Cutting a Gate
I was four years old, growing up in Gainesville, Florida when Dr. Ouida Abbott retired from teaching at the University of Florida. We were neighbors; our back yards met along a wire fence. At first we talked to each other through the blue and white morning-glories that climbed the fence. I remember how she grumbled about awful sand spurs and ant hills. “Impossible to get rid of them!” She was so proud of the fabulous nodding sunflowers clustered around the yard. Birds sang in her cherry tree. Must have been ten varieties of birds in that huge tree at any given moment.
I told her about life with three older brothers, a mother who was a writer, and a father who was so busy being a pastor to all the families in our church that he rarely saw his own family. Dr. Abbott, so small under the shade of her big straw hat, had learned how to listen well during her years of teaching at the university. I met her at a time in her life when she was free to talk and listen, face to face. No reason to hurry a conversation between us.
One morning my neighbor came to the fence with work gloves on her hands, gripping wire pliers. She cut the wire that divided our yards.
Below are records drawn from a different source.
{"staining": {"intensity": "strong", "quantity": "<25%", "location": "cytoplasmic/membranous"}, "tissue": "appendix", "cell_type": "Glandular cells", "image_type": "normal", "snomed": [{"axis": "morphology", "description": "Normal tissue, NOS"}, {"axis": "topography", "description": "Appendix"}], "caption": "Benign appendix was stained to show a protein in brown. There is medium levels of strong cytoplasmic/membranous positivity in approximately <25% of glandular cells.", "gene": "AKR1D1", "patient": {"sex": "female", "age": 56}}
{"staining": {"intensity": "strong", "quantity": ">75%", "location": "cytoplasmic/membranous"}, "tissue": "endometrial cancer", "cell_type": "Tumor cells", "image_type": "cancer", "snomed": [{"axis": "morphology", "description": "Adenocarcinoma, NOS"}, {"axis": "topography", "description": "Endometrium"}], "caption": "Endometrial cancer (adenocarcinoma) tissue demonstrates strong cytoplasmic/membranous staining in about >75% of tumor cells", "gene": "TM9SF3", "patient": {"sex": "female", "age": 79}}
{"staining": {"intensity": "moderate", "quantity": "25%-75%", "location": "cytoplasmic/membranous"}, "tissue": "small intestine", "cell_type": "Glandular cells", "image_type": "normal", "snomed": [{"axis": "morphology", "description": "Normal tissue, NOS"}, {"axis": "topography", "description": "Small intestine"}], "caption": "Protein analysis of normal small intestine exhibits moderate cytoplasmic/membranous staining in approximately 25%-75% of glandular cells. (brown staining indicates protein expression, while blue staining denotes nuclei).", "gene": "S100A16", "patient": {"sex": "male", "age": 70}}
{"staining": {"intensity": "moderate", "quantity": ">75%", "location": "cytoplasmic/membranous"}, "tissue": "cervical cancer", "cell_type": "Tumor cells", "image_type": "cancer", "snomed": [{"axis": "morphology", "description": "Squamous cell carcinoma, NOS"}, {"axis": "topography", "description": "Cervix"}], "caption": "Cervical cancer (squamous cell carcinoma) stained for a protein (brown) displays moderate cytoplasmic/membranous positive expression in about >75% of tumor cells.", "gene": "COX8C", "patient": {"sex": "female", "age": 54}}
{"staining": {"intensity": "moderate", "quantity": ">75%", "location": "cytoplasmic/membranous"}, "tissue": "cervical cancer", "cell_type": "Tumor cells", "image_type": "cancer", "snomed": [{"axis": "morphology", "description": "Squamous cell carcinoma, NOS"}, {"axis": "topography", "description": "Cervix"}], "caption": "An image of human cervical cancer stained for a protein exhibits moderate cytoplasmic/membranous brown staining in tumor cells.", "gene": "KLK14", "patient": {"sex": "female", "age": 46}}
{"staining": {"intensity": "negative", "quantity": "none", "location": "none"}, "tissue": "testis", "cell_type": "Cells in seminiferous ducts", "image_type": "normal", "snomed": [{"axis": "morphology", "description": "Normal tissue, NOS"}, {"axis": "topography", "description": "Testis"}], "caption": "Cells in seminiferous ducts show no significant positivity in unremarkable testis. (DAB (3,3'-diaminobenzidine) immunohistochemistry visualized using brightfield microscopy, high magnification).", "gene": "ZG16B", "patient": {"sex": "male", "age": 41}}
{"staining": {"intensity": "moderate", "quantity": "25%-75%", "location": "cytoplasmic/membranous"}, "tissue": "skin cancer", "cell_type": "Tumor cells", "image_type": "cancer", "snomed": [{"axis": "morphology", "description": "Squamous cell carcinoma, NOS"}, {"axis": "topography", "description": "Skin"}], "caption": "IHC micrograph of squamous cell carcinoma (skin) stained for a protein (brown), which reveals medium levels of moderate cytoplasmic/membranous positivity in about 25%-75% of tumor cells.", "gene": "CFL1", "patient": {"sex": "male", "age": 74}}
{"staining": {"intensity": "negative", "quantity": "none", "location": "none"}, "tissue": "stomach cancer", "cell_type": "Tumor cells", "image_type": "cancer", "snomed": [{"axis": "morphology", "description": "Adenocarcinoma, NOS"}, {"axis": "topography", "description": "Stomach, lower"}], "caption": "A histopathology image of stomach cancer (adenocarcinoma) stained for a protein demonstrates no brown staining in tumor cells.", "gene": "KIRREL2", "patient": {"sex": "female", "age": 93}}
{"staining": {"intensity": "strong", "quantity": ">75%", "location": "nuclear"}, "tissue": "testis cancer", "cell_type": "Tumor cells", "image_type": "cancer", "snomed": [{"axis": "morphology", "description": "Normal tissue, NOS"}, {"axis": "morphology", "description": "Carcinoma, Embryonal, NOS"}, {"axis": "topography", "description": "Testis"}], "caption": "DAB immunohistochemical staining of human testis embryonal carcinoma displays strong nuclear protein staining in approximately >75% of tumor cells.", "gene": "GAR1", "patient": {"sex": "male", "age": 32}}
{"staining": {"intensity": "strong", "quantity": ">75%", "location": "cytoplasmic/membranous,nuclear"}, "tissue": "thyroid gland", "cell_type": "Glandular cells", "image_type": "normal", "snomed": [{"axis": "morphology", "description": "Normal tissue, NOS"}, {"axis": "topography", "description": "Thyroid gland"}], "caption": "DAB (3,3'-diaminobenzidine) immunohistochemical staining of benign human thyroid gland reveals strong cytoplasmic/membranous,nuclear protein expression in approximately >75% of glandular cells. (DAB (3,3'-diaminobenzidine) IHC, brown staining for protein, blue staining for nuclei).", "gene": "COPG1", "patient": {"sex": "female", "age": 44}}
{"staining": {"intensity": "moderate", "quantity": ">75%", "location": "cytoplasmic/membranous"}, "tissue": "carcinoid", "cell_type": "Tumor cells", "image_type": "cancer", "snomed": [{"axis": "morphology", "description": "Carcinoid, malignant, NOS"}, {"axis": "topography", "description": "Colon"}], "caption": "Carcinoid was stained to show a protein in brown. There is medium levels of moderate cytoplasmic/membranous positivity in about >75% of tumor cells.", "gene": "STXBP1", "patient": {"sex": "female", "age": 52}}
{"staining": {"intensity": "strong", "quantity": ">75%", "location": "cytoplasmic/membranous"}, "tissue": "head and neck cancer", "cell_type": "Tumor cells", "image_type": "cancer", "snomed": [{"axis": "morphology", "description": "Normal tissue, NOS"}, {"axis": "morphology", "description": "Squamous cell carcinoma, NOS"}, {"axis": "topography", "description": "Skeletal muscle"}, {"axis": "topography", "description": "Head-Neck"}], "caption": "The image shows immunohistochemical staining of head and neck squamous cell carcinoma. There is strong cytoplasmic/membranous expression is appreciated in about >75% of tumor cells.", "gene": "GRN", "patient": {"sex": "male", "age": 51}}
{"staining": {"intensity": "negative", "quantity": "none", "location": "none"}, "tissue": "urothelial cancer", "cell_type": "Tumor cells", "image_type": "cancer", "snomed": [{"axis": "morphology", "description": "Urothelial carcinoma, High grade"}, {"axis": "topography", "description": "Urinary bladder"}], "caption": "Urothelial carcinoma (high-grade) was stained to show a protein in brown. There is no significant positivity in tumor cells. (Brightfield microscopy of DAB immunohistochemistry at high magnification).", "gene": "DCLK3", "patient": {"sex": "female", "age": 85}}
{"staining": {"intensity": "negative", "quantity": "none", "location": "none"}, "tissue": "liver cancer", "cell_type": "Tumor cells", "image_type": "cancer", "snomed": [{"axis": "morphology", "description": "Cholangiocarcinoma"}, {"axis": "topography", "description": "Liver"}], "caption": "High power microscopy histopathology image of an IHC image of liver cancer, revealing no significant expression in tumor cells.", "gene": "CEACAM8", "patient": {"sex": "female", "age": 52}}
She pulled away the vines and bent the wire’s sharp edges back. I watched as Dr. Abbott made a gate just for me to step through. Then we worked together, clearing a path from the new gate to her back door. We placed large smooth stones a step apart, beside the rose bed, and across the lawn. She leaned on her rake as she wiped her face with her forearm, “This is the way you will come to visit me.”
We pulled weeds on our knees. She chopped firewood and I stacked it in her shed. We sat on her red velvet couch in her library and read books to each other. We sat in the sewing room upstairs, where she taught me how to crochet. We sat side by side on the front porch swing and watched traffic sail by on University Boulevard. She made taffy and we pulled it by the wood burning stove in her kitchen. Always she listened to me and I came to believe there was value in what I had to say.
I remember the wrinkled folds of skin around her lips, the crack in her aging voice, how wisps of gray hair refused to be trapped in the bun on the back of her head. A green wicker rocker in the kitchen was filled with worn out cushions and pillows that made room for both of us when everything else had been said. We rocked without a word, creaking back and forth.
This I believe: We all need a neighbor like Dr. Abbott, somebody willing to cut a gate and make a way for us to see how valuable we are.